By this point, the course structure had settled into four core modules: introductory material to ease students into deep learning, fully connected neural networks, convolutional networks for image data, and recurrent networks for time series.
After the release of ChatGPT in late 2022, students began asking about the transformer architecture, the “T” in GPT. In response, the Winter 2024 edition of the course replaced the RNN module with one on transformers. That same semester, I also received a teaching grant to support a mini-module on machine olfaction. The goal was twofold: to introduce students to an emerging research area and to give them a taste of the challenges involved in real-world data collection.
Introducing Machine Olfaction
Compared to vision, language, and audition, machine learning has had a relatively limited impact on olfaction, our sense of smell. But this is beginning to change. Google Brain researchers recently founded a company called Osmo, with the motto “Giving computers a sense of smell.” Deep learning pioneer and Turing Award recipient Geoffrey Hinton serves on its scientific advisory board. Its CEO, Alexander Wiltschko, a University of Michigan alumnus, graciously gave a guest lecture in my class. He introduced students to graph neural networks and their applications to molecular tasks, including predicting an odorant’s smell from its chemical structure.

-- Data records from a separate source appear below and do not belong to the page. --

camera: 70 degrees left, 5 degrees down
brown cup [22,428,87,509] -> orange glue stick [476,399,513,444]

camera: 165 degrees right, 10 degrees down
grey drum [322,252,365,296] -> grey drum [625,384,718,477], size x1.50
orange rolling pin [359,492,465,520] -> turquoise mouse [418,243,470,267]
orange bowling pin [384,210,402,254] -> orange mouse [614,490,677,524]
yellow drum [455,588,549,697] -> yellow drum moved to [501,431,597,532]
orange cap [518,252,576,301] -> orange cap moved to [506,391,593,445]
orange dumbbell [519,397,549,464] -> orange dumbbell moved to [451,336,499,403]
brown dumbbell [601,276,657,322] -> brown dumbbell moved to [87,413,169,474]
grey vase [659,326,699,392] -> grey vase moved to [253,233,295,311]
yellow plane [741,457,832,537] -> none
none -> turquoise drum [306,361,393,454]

Wiltschko’s lecture was paired with a hands-on session led by Michelle Krell Kydd, a sensory evaluation expert known locally as “the nose of Ann Arbor.” She guided students in attentively smelling various substances and recording their impressions. Later, a subset of students participated in a blind-smelling activity with 20 monomolecular odorants, labeling each one with descriptors such as “sweet” or “fruity.” The resulting data revealed both striking individual differences and shared perceptions. For instance, nearly every student labeled vanillin, the primary odorant in vanilla beans, as “vanilla.”

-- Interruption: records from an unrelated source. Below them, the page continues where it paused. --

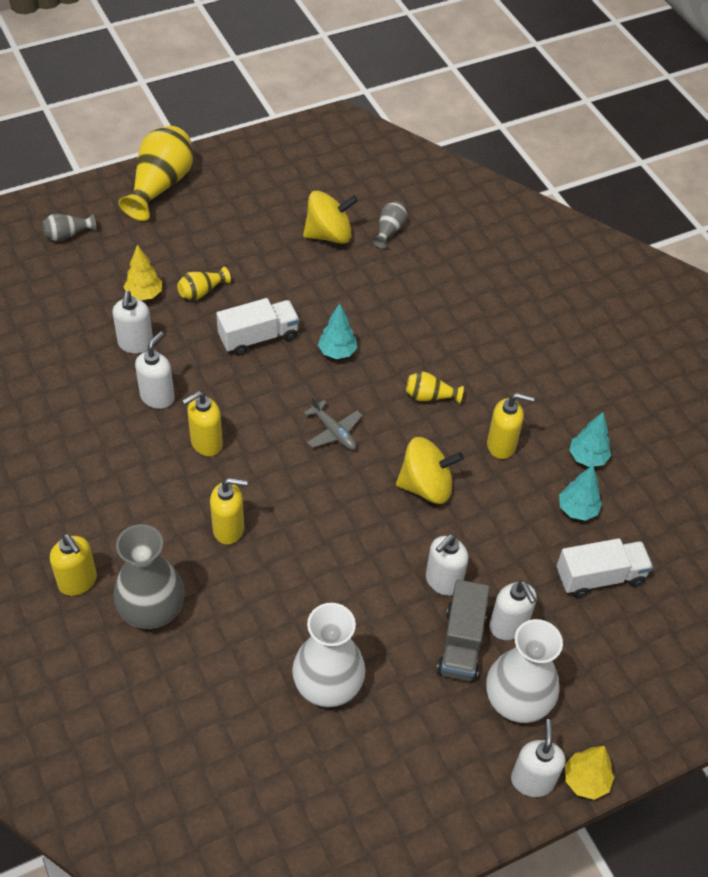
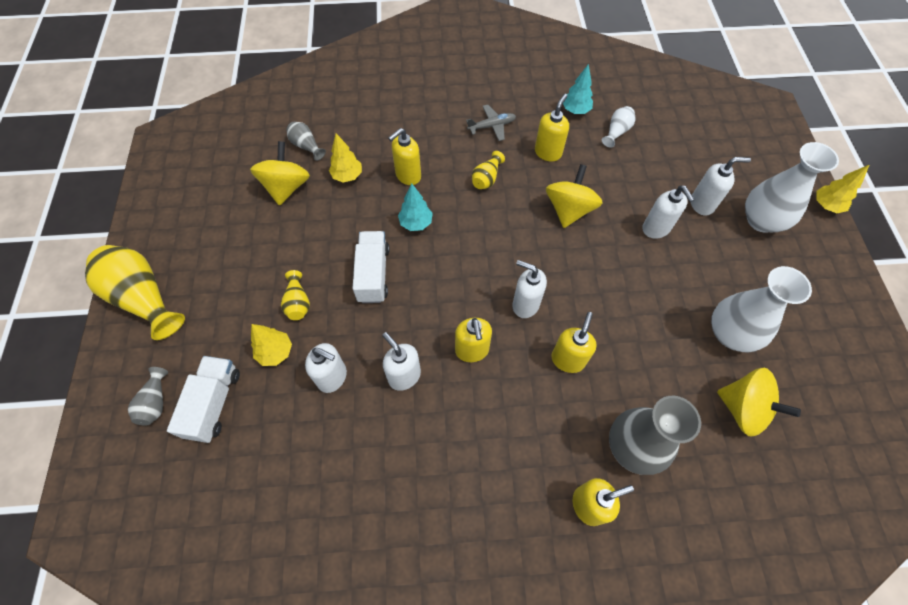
camera: 65 degrees left, 10 degrees up
grey plane [304,396,363,450] -> grey plane moved to [466,105,516,141]
grey truck [437,579,490,682] -> none
white soap dispenser [511,719,565,797] -> white soap dispenser moved to [513,260,547,318]
white truck [557,538,653,598] -> white truck moved to [167,356,240,443]
turquoise tree [559,465,602,521] -> white vase [602,106,635,148]
none -> yellow tree [329,133,362,182]
none -> yellow soap dispenser [388,128,421,185]
none -> yellow spinning top [717,368,801,436]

The introductory deep learning course, now listed as DATA SCI 315, has become a regular part of the statistics department’s undergraduate curriculum. I am excited to teach it again in Fall 2025 and plan to introduce students to generative models. I also hope to experiment with olfactory mixtures, which will challenge deep learning models to predict smell perception beyond monomolecular odorants.

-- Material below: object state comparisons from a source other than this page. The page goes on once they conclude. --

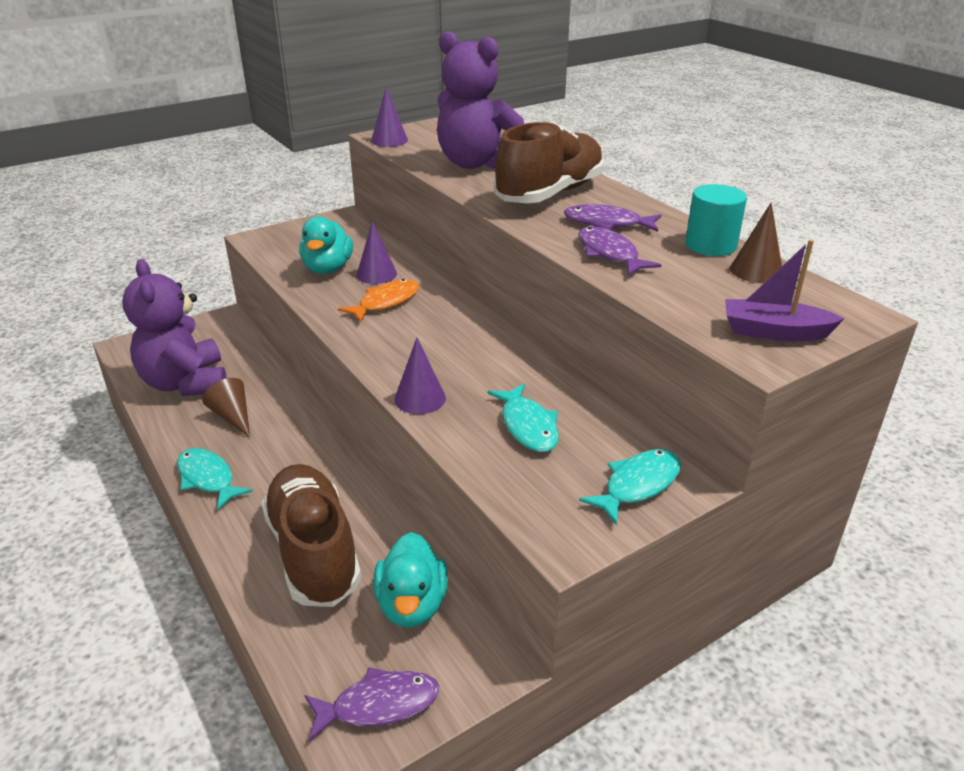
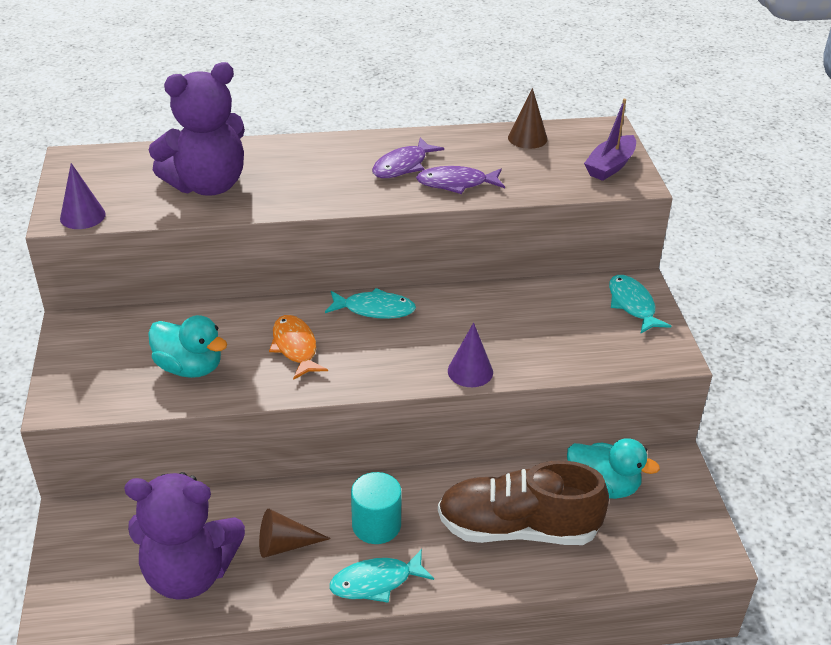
camera: 65 degrees left, 5 degrees up
purple fish [305,667,440,742] -> none
purple cone [356,221,397,284] -> none
turquoise fish [487,384,559,452] -> turquoise fish moved to [325,288,416,319]
brown shoe [494,122,604,203] -> none
turquoise cylinder [685,184,747,256] -> turquoise cylinder moved to [351,472,402,544]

Acknowledgments. I am grateful for the support of the College of Literature, Science, and the Arts (LSA) in the form of two NINI (New Initiatives/New Instruction) grants and an LSA Individual Award for Outstanding Contributions to Undergraduate Education. I also appreciate the support of my department leadership, especially Ed Ionides, Associate Chair for Undergraduate Studies, and Liza Levina, former Chair of the Department, for their bold vision for the course and their unwavering faith in my teaching abilities. I also thank my faculty colleagues Yixin Wang and Jeff Regier for sharing their valuable experience in refining the course format and delivery. I am also deeply grateful to all my students and teaching assistants who patiently suffered through the early iterations and gave feedback that helped improve the later versions of the course.

Ambuj Tewari is a professor of statistics and, by courtesy, computer science at the University of Michigan. His research and teaching focus on machine learning and artificial intelligence, with applications in psychiatry and chemistry.